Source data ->
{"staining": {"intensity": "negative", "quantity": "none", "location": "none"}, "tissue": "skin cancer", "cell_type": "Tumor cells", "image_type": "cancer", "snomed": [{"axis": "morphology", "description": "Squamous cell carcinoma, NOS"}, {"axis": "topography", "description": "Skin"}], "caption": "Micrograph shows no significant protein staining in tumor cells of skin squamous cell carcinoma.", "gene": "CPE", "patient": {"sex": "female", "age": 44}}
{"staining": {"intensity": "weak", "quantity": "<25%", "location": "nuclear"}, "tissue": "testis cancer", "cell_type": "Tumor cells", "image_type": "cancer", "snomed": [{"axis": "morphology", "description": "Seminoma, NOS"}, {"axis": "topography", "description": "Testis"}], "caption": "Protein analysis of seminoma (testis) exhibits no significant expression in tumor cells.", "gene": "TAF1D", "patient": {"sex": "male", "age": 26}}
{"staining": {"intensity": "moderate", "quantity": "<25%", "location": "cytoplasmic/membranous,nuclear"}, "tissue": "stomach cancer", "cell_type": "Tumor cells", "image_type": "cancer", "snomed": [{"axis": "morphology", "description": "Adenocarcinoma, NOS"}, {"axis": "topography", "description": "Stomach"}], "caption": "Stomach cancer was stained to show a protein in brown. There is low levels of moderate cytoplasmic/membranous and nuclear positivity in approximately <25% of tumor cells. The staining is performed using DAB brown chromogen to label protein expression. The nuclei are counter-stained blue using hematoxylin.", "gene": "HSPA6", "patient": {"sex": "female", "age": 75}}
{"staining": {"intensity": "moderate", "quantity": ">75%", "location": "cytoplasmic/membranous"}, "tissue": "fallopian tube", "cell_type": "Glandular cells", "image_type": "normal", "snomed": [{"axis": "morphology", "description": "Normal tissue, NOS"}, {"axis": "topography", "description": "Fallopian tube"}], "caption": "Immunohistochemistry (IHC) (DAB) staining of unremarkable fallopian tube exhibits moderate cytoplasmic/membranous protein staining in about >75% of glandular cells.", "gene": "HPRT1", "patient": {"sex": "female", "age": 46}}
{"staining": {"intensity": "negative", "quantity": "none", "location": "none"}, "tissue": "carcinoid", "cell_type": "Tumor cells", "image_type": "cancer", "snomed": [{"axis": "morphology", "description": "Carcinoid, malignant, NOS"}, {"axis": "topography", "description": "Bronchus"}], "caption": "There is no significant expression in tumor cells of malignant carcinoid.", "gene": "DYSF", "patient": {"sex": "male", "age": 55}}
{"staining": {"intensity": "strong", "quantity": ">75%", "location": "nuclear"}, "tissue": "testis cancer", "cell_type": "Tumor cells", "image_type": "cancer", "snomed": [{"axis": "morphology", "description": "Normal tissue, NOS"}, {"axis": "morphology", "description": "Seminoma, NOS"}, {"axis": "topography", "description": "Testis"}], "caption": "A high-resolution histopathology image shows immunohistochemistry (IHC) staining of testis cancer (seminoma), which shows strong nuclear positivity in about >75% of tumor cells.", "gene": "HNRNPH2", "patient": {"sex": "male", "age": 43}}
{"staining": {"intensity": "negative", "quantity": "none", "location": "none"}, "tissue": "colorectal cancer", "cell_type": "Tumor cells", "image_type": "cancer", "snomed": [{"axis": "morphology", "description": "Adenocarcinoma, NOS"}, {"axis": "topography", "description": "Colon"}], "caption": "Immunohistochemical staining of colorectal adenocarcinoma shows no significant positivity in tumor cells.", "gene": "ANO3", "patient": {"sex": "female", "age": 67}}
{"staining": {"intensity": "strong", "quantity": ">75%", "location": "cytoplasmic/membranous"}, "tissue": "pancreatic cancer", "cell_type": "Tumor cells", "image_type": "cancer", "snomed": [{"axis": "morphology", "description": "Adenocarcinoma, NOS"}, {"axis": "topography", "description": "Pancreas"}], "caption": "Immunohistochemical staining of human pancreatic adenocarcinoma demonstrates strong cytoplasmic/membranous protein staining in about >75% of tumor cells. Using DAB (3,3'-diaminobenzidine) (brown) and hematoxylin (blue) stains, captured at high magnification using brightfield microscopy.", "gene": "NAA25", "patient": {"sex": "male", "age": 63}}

WORK REQUEST ->
Each line of the data is to be transcribed exactly, with nothing left out.

ANSWER SPACE ->
{"staining": {"intensity": "negative", "quantity": "none", "location": "none"}, "tissue": "skin cancer", "cell_type": "Tumor cells", "image_type": "cancer", "snomed": [{"axis": "morphology", "description": "Squamous cell carcinoma, NOS"}, {"axis": "topography", "description": "Skin"}], "caption": "Micrograph shows no significant protein staining in tumor cells of skin squamous cell carcinoma.", "gene": "CPE", "patient": {"sex": "female", "age": 44}}
{"staining": {"intensity": "weak", "quantity": "<25%", "location": "nuclear"}, "tissue": "testis cancer", "cell_type": "Tumor cells", "image_type": "cancer", "snomed": [{"axis": "morphology", "description": "Seminoma, NOS"}, {"axis": "topography", "description": "Testis"}], "caption": "Protein analysis of seminoma (testis) exhibits no significant expression in tumor cells.", "gene": "TAF1D", "patient": {"sex": "male", "age": 26}}
{"staining": {"intensity": "moderate", "quantity": "<25%", "location": "cytoplasmic/membranous,nuclear"}, "tissue": "stomach cancer", "cell_type": "Tumor cells", "image_type": "cancer", "snomed": [{"axis": "morphology", "description": "Adenocarcinoma, NOS"}, {"axis": "topography", "description": "Stomach"}], "caption": "Stomach cancer was stained to show a protein in brown. There is low levels of moderate cytoplasmic/membranous and nuclear positivity in approximately <25% of tumor cells. The staining is performed using DAB brown chromogen to label protein expression. The nuclei are counter-stained blue using hematoxylin.", "gene": "HSPA6", "patient": {"sex": "female", "age": 75}}
{"staining": {"intensity": "moderate", "quantity": ">75%", "location": "cytoplasmic/membranous"}, "tissue": "fallopian tube", "cell_type": "Glandular cells", "image_type": "normal", "snomed": [{"axis": "morphology", "description": "Normal tissue, NOS"}, {"axis": "topography", "description": "Fallopian tube"}], "caption": "Immunohistochemistry (IHC) (DAB) staining of unremarkable fallopian tube exhibits moderate cytoplasmic/membranous protein staining in about >75% of glandular cells.", "gene": "HPRT1", "patient": {"sex": "female", "age": 46}}
{"staining": {"intensity": "negative", "quantity": "none", "location": "none"}, "tissue": "carcinoid", "cell_type": "Tumor cells", "image_type": "cancer", "snomed": [{"axis": "morphology", "description": "Carcinoid, malignant, NOS"}, {"axis": "topography", "description": "Bronchus"}], "caption": "There is no significant expression in tumor cells of malignant carcinoid.", "gene": "DYSF", "patient": {"sex": "male", "age": 55}}
{"staining": {"intensity": "strong", "quantity": ">75%", "location": "nuclear"}, "tissue": "testis cancer", "cell_type": "Tumor cells", "image_type": "cancer", "snomed": [{"axis": "morphology", "description": "Normal tissue, NOS"}, {"axis": "morphology", "description": "Seminoma, NOS"}, {"axis": "topography", "description": "Testis"}], "caption": "A high-resolution histopathology image shows immunohistochemistry (IHC) staining of testis cancer (seminoma), which shows strong nuclear positivity in about >75% of tumor cells.", "gene": "HNRNPH2", "patient": {"sex": "male", "age": 43}}
{"staining": {"intensity": "negative", "quantity": "none", "location": "none"}, "tissue": "colorectal cancer", "cell_type": "Tumor cells", "image_type": "cancer", "snomed": [{"axis": "morphology", "description": "Adenocarcinoma, NOS"}, {"axis": "topography", "description": "Colon"}], "caption": "Immunohistochemical staining of colorectal adenocarcinoma shows no significant positivity in tumor cells.", "gene": "ANO3", "patient": {"sex": "female", "age": 67}}
{"staining": {"intensity": "strong", "quantity": ">75%", "location": "cytoplasmic/membranous"}, "tissue": "pancreatic cancer", "cell_type": "Tumor cells", "image_type": "cancer", "snomed": [{"axis": "morphology", "description": "Adenocarcinoma, NOS"}, {"axis": "topography", "description": "Pancreas"}], "caption": "Immunohistochemical staining of human pancreatic adenocarcinoma demonstrates strong cytoplasmic/membranous protein staining in about >75% of tumor cells. Using DAB (3,3'-diaminobenzidine) (brown) and hematoxylin (blue) stains, captured at high magnification using brightfield microscopy.", "gene": "NAA25", "patient": {"sex": "male", "age": 63}}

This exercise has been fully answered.